__Records to use__:
::::::::::
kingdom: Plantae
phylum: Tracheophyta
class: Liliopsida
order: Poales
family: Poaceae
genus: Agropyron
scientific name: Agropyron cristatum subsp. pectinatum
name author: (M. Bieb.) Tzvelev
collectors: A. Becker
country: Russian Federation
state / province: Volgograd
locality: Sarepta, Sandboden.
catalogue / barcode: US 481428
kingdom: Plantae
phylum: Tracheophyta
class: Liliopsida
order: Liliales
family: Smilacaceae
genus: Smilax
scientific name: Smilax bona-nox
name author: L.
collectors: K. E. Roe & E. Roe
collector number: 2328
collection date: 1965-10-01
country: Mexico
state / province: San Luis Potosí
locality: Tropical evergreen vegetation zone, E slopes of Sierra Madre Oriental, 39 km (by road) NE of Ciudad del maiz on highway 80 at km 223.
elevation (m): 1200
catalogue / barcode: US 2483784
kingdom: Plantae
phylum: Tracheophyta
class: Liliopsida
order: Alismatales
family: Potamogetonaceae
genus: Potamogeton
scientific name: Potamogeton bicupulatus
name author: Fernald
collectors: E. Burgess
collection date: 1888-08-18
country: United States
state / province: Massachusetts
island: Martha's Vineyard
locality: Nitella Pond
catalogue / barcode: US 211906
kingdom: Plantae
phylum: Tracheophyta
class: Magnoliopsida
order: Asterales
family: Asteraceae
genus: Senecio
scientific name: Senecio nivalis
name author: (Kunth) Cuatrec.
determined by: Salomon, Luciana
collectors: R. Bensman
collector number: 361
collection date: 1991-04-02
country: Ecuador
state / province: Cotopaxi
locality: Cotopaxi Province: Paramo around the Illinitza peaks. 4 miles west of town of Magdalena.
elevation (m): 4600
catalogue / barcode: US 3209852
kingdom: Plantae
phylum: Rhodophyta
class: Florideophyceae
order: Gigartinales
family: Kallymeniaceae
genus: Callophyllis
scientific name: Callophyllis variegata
::::::::::
__Exercise__:
Please give the rows again, starting with the first line and going on through the line with "name author: L.", replacing "scientific name" with "species name" and leaving everything else unchanged.

__Exercise result__:
kingdom: Plantae
phylum: Tracheophyta
class: Liliopsida
order: Poales
family: Poaceae
genus: Agropyron
species name: Agropyron cristatum subsp. pectinatum
name author: (M. Bieb.) Tzvelev
collectors: A. Becker
country: Russian Federation
state / province: Volgograd
locality: Sarepta, Sandboden.
catalogue / barcode: US 481428
kingdom: Plantae
phylum: Tracheophyta
class: Liliopsida
order: Liliales
family: Smilacaceae
genus: Smilax
species name: Smilax bona-nox
name author: L.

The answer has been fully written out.